Monday, October 10, 2005

Reconsideration of the application of curve segmentation aglorithm in our approach

The curve segmentation algorithm is usually used to approximate a curve in multi-dimension space with a series of lines, including straight lines and arcs. In such a space, the different dimensions are mostly equal in the geometric properties. For example, you can use the same 'ruler' to measure the distance among any two points in this kind of space.
In our project, we exploit the curve segmentation to assist the topic segmentation. We map all entries into an one-dimensional space, and plot them in a two-dimensional plane. However, in the two-dimensional plan we used, each dimension has different meaning. X is for the sequence number of entries and Y for estimated content value. So we must provide a justification of the application of the curve segmentation algorithm to our project.
In fact, when exploiting the curve segmentation algorithm in our project, what I did is just to normalize each dimension into a range [0, 1]. The problem is whether we could directly use the result without any processing. It is really a question!

A new way to find the boundaris among topic segments

When I used the new algorithm (including curve segments combination and topic segments identification) to make experiments on the same dataset, I found that it is almost impossible to find some cases related to the 'interruptted' patterns. In the morning, I started to try larger thresholds. It still doesn't work. However, I met with a very different situation from the previous. Suddenly, I had a new idea to decide the boundaries among topic segments.

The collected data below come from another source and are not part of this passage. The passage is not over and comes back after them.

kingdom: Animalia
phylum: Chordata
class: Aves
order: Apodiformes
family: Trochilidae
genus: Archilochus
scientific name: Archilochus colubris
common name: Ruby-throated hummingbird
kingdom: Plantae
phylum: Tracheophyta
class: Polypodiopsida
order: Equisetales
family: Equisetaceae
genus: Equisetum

When I used a small threshold value for the 'dominated/dominant' pattern, the patterns of results construct an irregular sequence, that is, the 'dominated/dominant' patterns and the 'drifting' patterns interleave in a random manner. If I followed my previous scheme to get the boundaries in the squence, I have to analyze each segment one by one. But when I increased the value of threshold, some interesting changes happen. Some 'dominant/dominated' patterns come out in a consecutive way, that means, they could be combined together. According to the plot for all entries, it looks impossible or meaningless to be classified them to be 'dominated/dominant' patterns, whick LOOK obviously kind of 'drifting' pattern. But the result is so regular that it could produce much better boundaries if we combine the consecutive segments together. It is time to split the pattern analysis and the plot, although not so completely.

If the new approach to decide boundaries are proved useful, we can get at least two benefits. On one hand, the combined 'dominated/dominant' pattern topic segments make it possible to construct a hierarchical structure about the content of entries, although it might not be realistic for the moment. On the other hand, according to current results, the combination of topic segments could make improvement on the segmentation of topic segments. Furturemore, it could identify the main tendency of entries, i.e., the general topic development patterns in the entries.

By the way, this result made me reconsider the role of plots we got from the curve segmentation. We draw the curve in a two-dimensional plane, but the two dimensions are different in terms of scales. The X axis describes the sequence number of entries, which is measured by discreted numbers. Whereas the Y axis records the value of each entry, the value is kind of measure of 'content' in each entry. When we use curve segmentation algorithm to approximate the entries in the plane, we treat the two dimensions equally without considering their difference, but we should do so. :(

Some questions need considering

There days, I am always thinking over some problems in our new paper. There are really some tough questions about that. I must figure out some solutions soon. These questions are as the following.
  1. The reason that we use curve segmentation;
  2. Do we use curve segmentation algorithm in a correct way!?
  3. The relationship of our approach to achieve topic segments especially the topic development patterns from the construction of hierarchical structure of weblog.
  4. A reasonable method to decide the boundaries among segments.
  5. How to select the suitable thresholds for the experiment and why.
  6. In the experiment, a good dataset should be used which is able to cover most possible cases in our approach.